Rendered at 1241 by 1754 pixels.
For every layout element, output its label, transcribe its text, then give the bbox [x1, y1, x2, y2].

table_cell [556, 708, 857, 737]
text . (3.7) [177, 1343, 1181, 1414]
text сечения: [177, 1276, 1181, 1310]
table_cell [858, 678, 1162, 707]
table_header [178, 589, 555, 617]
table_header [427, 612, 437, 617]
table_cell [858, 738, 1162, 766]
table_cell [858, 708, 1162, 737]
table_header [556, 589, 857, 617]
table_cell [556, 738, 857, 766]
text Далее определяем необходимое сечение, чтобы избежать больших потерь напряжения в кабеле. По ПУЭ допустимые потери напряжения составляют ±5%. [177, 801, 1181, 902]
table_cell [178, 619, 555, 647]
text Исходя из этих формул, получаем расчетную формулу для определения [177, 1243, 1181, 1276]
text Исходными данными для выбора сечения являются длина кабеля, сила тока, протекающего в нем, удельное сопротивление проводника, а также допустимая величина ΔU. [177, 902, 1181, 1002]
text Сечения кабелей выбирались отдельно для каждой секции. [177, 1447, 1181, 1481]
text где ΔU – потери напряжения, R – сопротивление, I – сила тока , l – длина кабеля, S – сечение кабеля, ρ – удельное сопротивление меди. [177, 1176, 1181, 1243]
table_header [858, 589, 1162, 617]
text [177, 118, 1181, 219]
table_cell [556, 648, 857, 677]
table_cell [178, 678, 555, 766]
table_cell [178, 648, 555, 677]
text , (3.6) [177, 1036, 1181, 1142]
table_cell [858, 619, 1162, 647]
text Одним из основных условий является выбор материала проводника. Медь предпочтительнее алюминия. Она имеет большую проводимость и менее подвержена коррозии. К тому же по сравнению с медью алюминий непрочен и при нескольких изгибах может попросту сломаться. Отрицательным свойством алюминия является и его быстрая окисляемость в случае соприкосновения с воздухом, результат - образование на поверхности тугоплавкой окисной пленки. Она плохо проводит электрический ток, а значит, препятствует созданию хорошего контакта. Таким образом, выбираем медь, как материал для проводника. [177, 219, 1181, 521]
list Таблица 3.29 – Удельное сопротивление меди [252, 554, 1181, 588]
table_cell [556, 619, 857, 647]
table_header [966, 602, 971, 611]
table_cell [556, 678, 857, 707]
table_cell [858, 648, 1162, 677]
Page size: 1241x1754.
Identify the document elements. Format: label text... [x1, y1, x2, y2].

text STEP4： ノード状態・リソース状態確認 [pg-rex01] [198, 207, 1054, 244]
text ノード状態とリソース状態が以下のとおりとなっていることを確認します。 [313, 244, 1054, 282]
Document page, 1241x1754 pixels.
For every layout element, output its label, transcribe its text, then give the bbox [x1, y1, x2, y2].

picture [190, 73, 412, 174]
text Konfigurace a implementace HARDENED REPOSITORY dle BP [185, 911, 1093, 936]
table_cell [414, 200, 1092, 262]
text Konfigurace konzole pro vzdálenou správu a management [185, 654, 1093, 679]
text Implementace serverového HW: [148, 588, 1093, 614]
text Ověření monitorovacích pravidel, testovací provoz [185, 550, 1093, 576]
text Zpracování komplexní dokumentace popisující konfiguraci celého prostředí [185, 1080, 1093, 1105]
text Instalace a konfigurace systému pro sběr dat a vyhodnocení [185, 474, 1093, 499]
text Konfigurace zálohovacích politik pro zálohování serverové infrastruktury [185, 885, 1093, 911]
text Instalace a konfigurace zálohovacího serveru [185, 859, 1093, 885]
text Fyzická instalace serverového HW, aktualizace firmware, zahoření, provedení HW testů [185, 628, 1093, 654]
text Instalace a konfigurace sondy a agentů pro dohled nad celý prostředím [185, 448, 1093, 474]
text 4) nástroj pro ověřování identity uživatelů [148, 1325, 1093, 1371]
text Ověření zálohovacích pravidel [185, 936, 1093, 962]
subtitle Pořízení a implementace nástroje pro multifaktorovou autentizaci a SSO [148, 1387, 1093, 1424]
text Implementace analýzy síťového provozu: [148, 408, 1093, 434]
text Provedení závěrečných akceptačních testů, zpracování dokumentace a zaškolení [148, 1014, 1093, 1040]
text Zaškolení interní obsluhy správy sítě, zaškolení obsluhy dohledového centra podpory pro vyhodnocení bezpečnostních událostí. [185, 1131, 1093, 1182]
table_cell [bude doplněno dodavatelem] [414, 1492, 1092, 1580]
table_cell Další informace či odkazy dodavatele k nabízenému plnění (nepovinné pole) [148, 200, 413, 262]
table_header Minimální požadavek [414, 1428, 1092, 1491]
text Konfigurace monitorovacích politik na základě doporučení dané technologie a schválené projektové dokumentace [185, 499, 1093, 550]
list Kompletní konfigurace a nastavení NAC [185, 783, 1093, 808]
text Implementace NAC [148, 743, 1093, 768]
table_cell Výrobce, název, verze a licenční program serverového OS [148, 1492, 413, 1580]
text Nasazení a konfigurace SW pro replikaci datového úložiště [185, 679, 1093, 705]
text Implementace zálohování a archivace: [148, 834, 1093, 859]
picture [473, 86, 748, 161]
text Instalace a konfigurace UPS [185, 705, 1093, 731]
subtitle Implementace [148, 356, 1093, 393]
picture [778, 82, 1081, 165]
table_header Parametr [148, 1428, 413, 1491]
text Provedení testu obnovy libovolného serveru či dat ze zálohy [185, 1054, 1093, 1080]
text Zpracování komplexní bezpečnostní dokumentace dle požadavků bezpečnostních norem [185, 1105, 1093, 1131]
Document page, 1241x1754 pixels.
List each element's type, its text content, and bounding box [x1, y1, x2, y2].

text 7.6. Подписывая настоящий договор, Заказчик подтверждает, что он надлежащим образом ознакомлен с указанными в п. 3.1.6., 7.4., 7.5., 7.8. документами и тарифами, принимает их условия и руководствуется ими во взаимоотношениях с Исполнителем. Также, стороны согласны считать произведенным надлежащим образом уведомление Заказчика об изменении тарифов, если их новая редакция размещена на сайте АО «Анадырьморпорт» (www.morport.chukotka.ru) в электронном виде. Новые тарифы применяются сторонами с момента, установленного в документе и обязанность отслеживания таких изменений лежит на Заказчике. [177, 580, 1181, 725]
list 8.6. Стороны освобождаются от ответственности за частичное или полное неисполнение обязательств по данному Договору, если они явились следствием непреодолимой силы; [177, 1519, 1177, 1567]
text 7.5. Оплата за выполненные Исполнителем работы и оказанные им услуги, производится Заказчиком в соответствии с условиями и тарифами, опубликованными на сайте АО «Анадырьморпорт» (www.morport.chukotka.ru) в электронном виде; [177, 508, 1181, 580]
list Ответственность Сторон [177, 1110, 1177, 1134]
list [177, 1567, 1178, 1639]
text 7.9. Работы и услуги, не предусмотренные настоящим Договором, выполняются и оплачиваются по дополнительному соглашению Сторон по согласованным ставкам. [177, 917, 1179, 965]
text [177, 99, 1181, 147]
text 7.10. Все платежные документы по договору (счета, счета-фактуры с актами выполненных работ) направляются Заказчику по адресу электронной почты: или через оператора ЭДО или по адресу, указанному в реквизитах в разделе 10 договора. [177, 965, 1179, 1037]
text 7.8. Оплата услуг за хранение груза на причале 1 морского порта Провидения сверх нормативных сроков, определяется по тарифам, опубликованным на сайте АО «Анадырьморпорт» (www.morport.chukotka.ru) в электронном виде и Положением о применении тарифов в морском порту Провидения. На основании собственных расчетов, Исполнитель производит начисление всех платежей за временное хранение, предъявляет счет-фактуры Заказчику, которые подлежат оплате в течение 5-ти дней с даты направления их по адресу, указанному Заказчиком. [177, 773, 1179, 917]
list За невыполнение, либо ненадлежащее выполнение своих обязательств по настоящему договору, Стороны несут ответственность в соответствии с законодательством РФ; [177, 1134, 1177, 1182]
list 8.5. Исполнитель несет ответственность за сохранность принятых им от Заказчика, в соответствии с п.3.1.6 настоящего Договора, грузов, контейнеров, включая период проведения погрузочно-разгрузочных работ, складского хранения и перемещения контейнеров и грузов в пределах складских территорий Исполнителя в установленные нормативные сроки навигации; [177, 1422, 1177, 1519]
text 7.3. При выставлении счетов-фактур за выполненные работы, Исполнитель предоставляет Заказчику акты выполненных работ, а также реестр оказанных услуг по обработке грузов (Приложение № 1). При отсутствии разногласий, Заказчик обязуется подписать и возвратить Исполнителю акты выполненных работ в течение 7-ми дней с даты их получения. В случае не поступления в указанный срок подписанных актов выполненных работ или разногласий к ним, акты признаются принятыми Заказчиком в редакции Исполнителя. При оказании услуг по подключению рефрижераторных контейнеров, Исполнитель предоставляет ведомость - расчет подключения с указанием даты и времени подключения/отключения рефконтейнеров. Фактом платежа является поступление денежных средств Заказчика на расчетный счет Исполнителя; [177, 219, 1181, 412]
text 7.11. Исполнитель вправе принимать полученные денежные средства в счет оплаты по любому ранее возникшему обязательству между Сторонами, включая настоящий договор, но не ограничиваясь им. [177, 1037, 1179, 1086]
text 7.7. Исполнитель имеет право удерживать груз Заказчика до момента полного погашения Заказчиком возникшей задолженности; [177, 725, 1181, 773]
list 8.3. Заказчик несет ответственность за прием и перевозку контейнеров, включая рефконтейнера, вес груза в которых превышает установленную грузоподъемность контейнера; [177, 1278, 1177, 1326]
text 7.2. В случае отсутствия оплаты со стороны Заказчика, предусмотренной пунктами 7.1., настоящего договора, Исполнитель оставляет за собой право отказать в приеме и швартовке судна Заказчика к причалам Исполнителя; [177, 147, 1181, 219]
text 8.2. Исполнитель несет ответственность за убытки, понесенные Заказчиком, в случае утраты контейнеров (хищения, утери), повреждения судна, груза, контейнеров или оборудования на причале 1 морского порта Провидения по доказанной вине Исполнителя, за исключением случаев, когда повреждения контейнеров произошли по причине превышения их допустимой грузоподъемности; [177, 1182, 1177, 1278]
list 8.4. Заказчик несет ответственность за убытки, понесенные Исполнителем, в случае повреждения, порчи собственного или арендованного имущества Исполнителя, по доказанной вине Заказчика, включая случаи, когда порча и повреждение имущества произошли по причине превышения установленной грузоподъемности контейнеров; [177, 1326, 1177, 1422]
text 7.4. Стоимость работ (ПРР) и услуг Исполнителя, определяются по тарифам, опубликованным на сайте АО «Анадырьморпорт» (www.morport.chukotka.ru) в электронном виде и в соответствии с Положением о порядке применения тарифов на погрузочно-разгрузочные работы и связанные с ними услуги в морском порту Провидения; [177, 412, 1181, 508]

----------------------------------------

→ Task to complete: Only one span is wanted. It runs from the first line of the listing through the line with "table_cell [178, 678, 555, 766]", and each line must match exactly.

→ Exercise result:
Rendered at 1241 by 1754 pixels.
For every layout element, output its label, transcribe its text, then give the bbox [x1, y1, x2, y2].

table_cell [556, 708, 857, 737]
text . (3.7) [177, 1343, 1181, 1414]
text сечения: [177, 1276, 1181, 1310]
table_cell [858, 678, 1162, 707]
table_header [178, 589, 555, 617]
table_header [427, 612, 437, 617]
table_cell [858, 738, 1162, 766]
table_cell [858, 708, 1162, 737]
table_header [556, 589, 857, 617]
table_cell [556, 738, 857, 766]
text Далее определяем необходимое сечение, чтобы избежать больших потерь напряжения в кабеле. По ПУЭ допустимые потери напряжения составляют ±5%. [177, 801, 1181, 902]
table_cell [178, 619, 555, 647]
text Исходя из этих формул, получаем расчетную формулу для определения [177, 1243, 1181, 1276]
text Исходными данными для выбора сечения являются длина кабеля, сила тока, протекающего в нем, удельное сопротивление проводника, а также допустимая величина ΔU. [177, 902, 1181, 1002]
text Сечения кабелей выбирались отдельно для каждой секции. [177, 1447, 1181, 1481]
text где ΔU – потери напряжения, R – сопротивление, I – сила тока , l – длина кабеля, S – сечение кабеля, ρ – удельное сопротивление меди. [177, 1176, 1181, 1243]
table_header [858, 589, 1162, 617]
text [177, 118, 1181, 219]
table_cell [556, 648, 857, 677]
table_cell [178, 678, 555, 766]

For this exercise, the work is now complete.